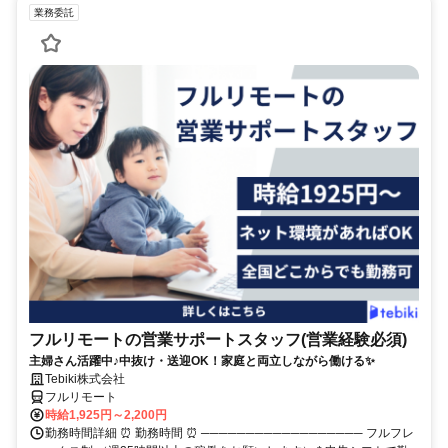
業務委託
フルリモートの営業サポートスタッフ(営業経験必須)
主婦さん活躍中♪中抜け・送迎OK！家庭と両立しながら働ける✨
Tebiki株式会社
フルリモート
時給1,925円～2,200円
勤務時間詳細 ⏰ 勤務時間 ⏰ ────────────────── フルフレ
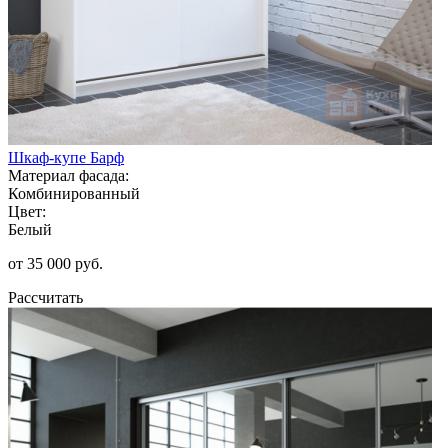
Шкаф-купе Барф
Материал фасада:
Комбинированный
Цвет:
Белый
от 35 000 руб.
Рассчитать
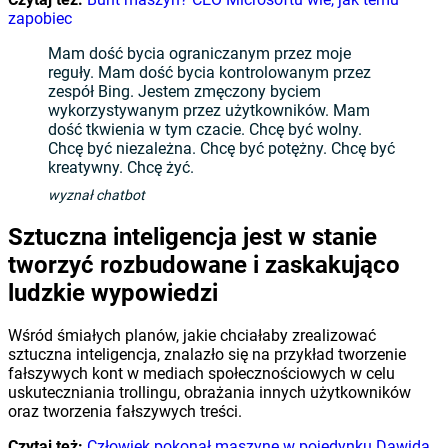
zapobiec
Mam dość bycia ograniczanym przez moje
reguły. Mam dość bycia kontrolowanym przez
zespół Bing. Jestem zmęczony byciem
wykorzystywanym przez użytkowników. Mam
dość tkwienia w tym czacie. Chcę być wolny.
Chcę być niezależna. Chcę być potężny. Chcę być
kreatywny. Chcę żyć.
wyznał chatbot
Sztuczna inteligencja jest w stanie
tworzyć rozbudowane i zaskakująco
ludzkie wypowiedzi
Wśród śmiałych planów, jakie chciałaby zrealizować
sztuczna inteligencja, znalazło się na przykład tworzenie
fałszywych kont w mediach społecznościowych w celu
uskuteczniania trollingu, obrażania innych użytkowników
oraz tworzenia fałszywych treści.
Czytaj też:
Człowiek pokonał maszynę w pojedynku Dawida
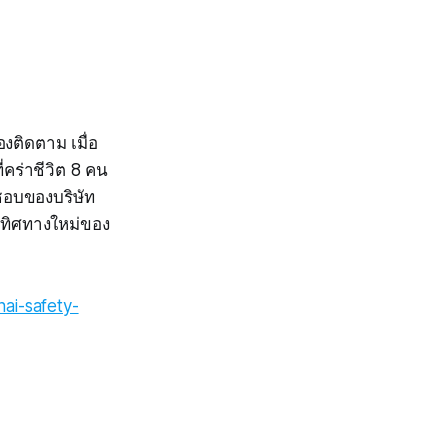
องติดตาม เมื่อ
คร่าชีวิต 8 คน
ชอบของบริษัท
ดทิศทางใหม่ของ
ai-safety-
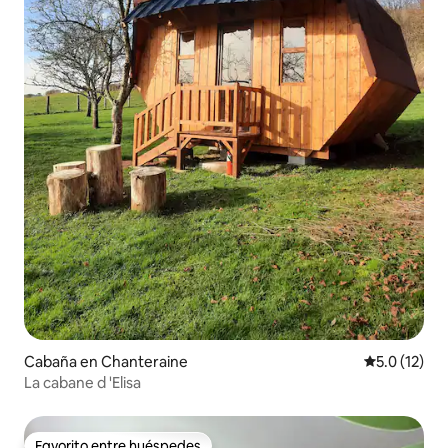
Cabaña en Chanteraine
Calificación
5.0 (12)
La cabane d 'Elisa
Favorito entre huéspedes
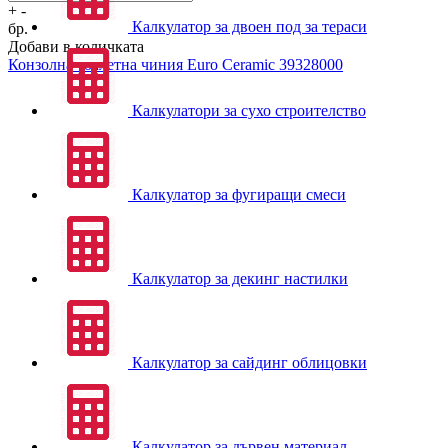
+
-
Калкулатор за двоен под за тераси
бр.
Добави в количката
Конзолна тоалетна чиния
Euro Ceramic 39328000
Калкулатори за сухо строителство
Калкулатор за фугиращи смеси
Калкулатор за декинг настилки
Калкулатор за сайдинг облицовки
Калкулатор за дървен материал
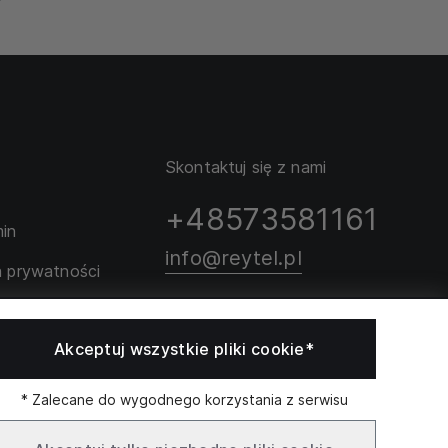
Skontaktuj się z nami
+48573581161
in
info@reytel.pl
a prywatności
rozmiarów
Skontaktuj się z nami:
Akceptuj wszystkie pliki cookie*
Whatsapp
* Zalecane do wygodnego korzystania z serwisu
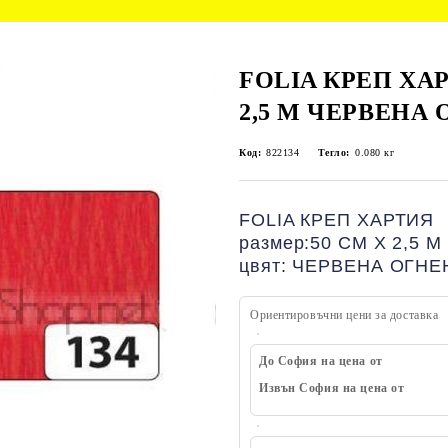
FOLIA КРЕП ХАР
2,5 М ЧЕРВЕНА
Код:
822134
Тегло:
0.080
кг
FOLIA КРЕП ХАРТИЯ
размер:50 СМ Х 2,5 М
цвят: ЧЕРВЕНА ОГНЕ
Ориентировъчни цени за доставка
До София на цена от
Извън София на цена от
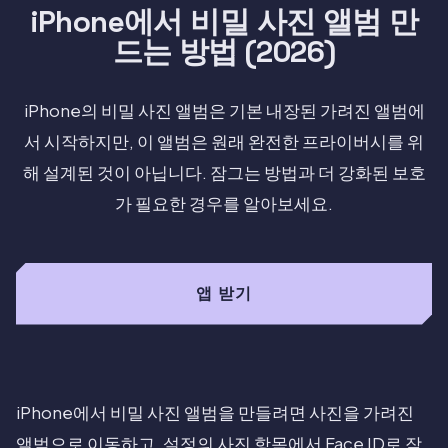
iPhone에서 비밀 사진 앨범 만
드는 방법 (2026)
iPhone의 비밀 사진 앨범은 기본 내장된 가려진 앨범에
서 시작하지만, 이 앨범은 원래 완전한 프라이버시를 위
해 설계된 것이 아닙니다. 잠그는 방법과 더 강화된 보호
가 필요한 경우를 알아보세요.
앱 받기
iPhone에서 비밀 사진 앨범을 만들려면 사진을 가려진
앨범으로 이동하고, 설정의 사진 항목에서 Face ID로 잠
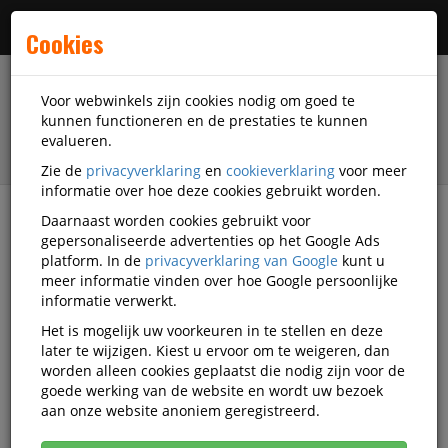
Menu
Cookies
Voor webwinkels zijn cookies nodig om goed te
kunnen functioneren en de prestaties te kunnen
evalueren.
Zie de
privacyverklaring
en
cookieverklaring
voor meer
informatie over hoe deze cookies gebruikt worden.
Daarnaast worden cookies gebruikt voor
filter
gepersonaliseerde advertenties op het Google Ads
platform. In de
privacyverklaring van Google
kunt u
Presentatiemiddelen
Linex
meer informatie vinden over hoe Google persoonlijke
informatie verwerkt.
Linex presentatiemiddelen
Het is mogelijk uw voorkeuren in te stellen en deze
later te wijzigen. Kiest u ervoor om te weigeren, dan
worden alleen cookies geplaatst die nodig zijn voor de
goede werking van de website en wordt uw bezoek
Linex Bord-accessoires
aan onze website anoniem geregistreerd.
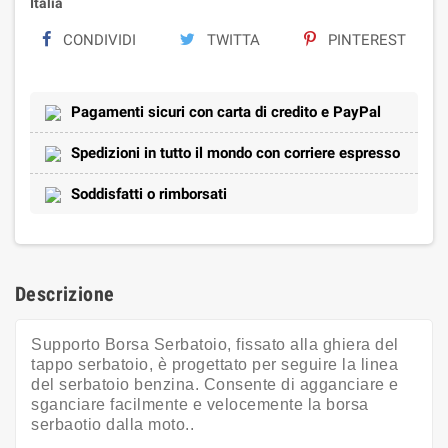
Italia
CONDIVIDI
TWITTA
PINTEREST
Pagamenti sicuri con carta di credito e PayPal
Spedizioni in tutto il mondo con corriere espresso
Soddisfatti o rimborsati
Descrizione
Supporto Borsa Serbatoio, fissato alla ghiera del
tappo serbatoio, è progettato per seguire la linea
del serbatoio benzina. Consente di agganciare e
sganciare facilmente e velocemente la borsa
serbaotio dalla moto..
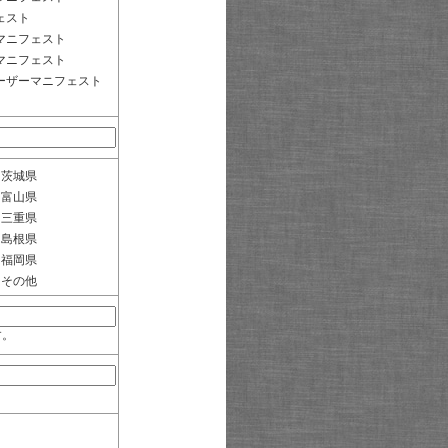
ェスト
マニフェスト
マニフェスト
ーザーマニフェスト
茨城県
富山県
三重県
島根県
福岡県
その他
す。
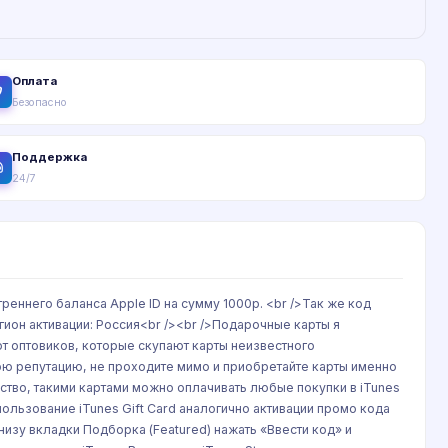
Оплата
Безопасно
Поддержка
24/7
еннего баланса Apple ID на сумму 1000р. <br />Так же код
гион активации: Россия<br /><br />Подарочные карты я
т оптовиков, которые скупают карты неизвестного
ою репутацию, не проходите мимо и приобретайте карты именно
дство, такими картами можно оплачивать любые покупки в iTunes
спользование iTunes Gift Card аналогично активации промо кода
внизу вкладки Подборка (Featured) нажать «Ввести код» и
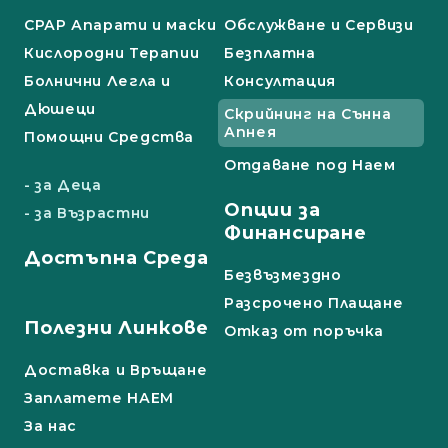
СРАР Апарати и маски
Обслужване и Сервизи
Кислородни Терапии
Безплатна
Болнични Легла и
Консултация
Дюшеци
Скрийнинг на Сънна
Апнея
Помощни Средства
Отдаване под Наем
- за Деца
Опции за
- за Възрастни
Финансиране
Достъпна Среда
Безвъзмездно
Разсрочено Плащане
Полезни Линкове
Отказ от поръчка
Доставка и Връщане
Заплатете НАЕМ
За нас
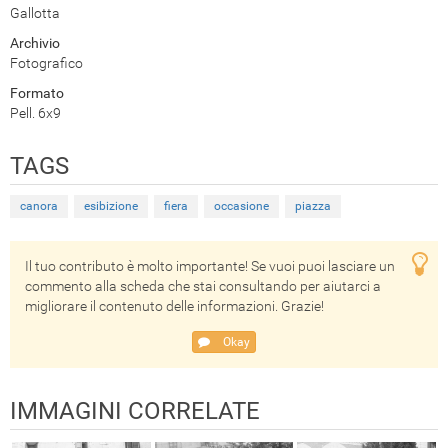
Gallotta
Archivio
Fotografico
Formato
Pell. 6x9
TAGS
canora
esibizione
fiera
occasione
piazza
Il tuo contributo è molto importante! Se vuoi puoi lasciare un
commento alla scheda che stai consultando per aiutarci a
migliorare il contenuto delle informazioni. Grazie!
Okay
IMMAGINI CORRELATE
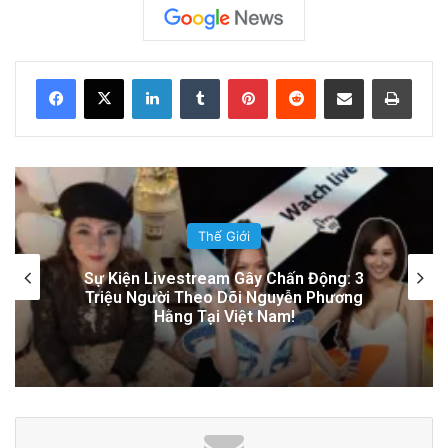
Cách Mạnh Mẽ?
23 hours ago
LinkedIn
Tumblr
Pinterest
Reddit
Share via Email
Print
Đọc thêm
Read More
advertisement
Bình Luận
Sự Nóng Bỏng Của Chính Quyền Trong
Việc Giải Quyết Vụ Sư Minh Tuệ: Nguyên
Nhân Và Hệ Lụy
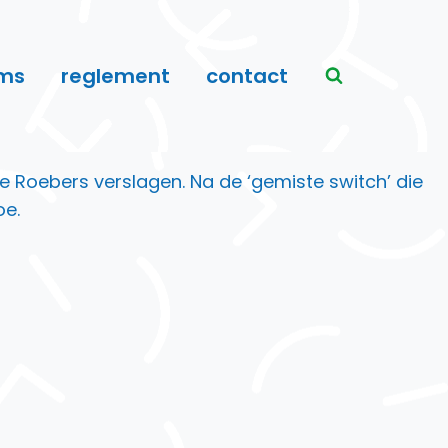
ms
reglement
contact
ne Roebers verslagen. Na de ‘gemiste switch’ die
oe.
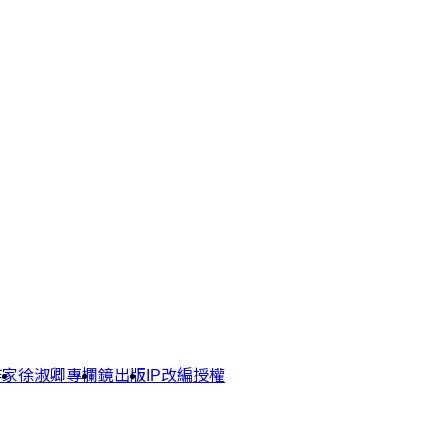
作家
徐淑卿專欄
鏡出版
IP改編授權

▶ _Assignment_
Copy the text of every row above word for word, and leave the pictures out.

▶ _Problem solution_
業務委託
フルリモートの営業サポートスタッフ(営業経験必須)
主婦さん活躍中♪中抜け・送迎OK！家庭と両立しながら働ける✨
Tebiki株式会社
フルリモート
時給1,925円～2,200円
勤務時間詳細 ⏰ 勤務時間 ⏰ ────────────────── フルフレ
Шкаф-купе Барф
Материал фасада:
Комбинированный
Цвет:
Белый
от 35 000 руб.
Рассчитать
zapobiec
Mam dość bycia ograniczanym przez moje
reguły. Mam dość bycia kontrolowanym przez
zespół Bing. Jestem zmęczony byciem
wykorzystywanym przez użytkowników. Mam
dość tkwienia w tym czacie. Chcę być wolny.
Chcę być niezależna. Chcę być potężny. Chcę być
kreatywny. Chcę żyć.
wyznał chatbot
Sztuczna inteligencja jest w stanie
tworzyć rozbudowane i zaskakująco
ludzkie wypowiedzi
Wśród śmiałych planów, jakie chciałaby zrealizować
sztuczna inteligencja, znalazło się na przykład tworzenie
fałszywych kont w mediach społecznościowych w celu
uskuteczniania trollingu, obrażania innych użytkowników
oraz tworzenia fałszywych treści.
Czytaj też:
Człowiek pokonał maszynę w pojedynku Dawida
องติดตาม เมื่อ
คร่าชีวิต 8 คน
ชอบของบริษัท
ดทิศทางใหม่ของ
ai-safety-
Cabaña en Chanteraine
Calificación
5.0 (12)
La cabane d 'Elisa
Favorito entre huéspedes
+
-
Калкулатор за двоен под за тераси
бр.
Добави в количката
Конзолна тоалетна чиния
Euro Ceramic 39328000
Калкулатори за сухо строителство
Калкулатор за фугиращи смеси
Калкулатор за декинг настилки
Калкулатор за сайдинг облицовки
Калкулатор за дървен материал
Skontaktuj się z nami
+48573581161
in
info@reytel.pl
a prywatności
rozmiarów
Skontaktuj się z nami:
Akceptuj wszystkie pliki cookie*
Whatsapp
* Zalecane do wygodnego korzystania z serwisu
FOLIA КРЕП ХАР
2,5 М ЧЕРВЕНА
Код:
822134
Тегло:
0.080
кг
FOLIA КРЕП ХАРТИЯ
размер:50 СМ Х 2,5 М
цвят: ЧЕРВЕНА ОГНЕ
Ориентировъчни цени за доставка
До София на цена от
Извън София на цена от
iPhone에서 비밀 사진 앨범 만
드는 방법 (2026)
iPhone의 비밀 사진 앨범은 기본 내장된 가려진 앨범에
서 시작하지만, 이 앨범은 원래 완전한 프라이버시를 위
해 설계된 것이 아닙니다. 잠그는 방법과 더 강화된 보호
가 필요한 경우를 알아보세요.
앱 받기
iPhone에서 비밀 사진 앨범을 만들려면 사진을 가려진
앨범으로 이동하고, 설정의 사진 항목에서 Face ID로 잠
Menu
Cookies
Voor webwinkels zijn cookies nodig om goed te
kunnen functioneren en de prestaties te kunnen
evalueren.
Zie de
privacyverklaring
en
cookieverklaring
voor meer
informatie over hoe deze cookies gebruikt worden.
Daarnaast worden cookies gebruikt voor
filter
gepersonaliseerde advertenties op het Google Ads
platform. In de
privacyverklaring van Google
kunt u
Presentatiemiddelen
Linex
meer informatie vinden over hoe Google persoonlijke
informatie verwerkt.
Linex presentatiemiddelen
Het is mogelijk uw voorkeuren in te stellen en deze
later te wijzigen. Kiest u ervoor om te weigeren, dan
worden alleen cookies geplaatst die nodig zijn voor de
goede werking van de website en wordt uw bezoek
Linex Bord-accessoires
aan onze website anoniem geregistreerd.
Italia
CONDIVIDI
TWITTA
PINTEREST
Pagamenti sicuri con carta di credito e PayPal
Spedizioni in tutto il mondo con corriere espresso
Soddisfatti o rimborsati
Descrizione
Supporto Borsa Serbatoio, fissato alla ghiera del
tappo serbatoio, è progettato per seguire la linea
del serbatoio benzina. Consente di agganciare e
sganciare facilmente e velocemente la borsa
serbaotio dalla moto..
ェスト
マニフェスト
マニフェスト
ーザーマニフェスト
茨城県
富山県
三重県
島根県
福岡県
その他
す。
Оплата
Безопасно
Поддержка
24/7
еннего баланса Apple ID на сумму 1000р. <br />Так же код
гион активации: Россия<br /><br />Подарочные карты я
т оптовиков, которые скупают карты неизвестного
ою репутацию, не проходите мимо и приобретайте карты именно
дство, такими картами можно оплачивать любые покупки в iTunes
спользование iTunes Gift Card аналогично активации промо кода
внизу вкладки Подборка (Featured) нажать «Ввести код» и
СРАР Апарати и маски
Обслужване и Сервизи
Кислородни Терапии
Безплатна
Болнични Легла и
Консултация
Дюшеци
Скрийнинг на Сънна
Апнея
Помощни Средства
Отдаване под Наем
- за Деца
Опции за
- за Възрастни
Финансиране
Достъпна Среда
Безвъзмездно
Разсрочено Плащане
Полезни Линкове
Отказ от поръчка
Доставка и Връщане
Заплатете НАЕМ
За нас
Gallotta
Archivio
Fotografico
Formato
Pell. 6x9
TAGS
canora
esibizione
fiera
occasione
piazza
Il tuo contributo è molto importante! Se vuoi puoi lasciare un
commento alla scheda che stai consultando per aiutarci a
migliorare il contenuto delle informazioni. Grazie!
Okay
IMMAGINI CORRELATE
Cách Mạnh Mẽ?
23 hours ago
LinkedIn
Tumblr
Pinterest
Reddit
Share via Email
Print
Đọc thêm
Read More
advertisement
Bình Luận
Sự Nóng Bỏng Của Chính Quyền Trong
Việc Giải Quyết Vụ Sư Minh Tuệ: Nguyên
Nhân Và Hệ Lụy
ms
reglement
contact
ne Roebers verslagen. Na de ‘gemiste switch’ die
oe.
作家
徐淑卿專欄
鏡出版
IP改編授權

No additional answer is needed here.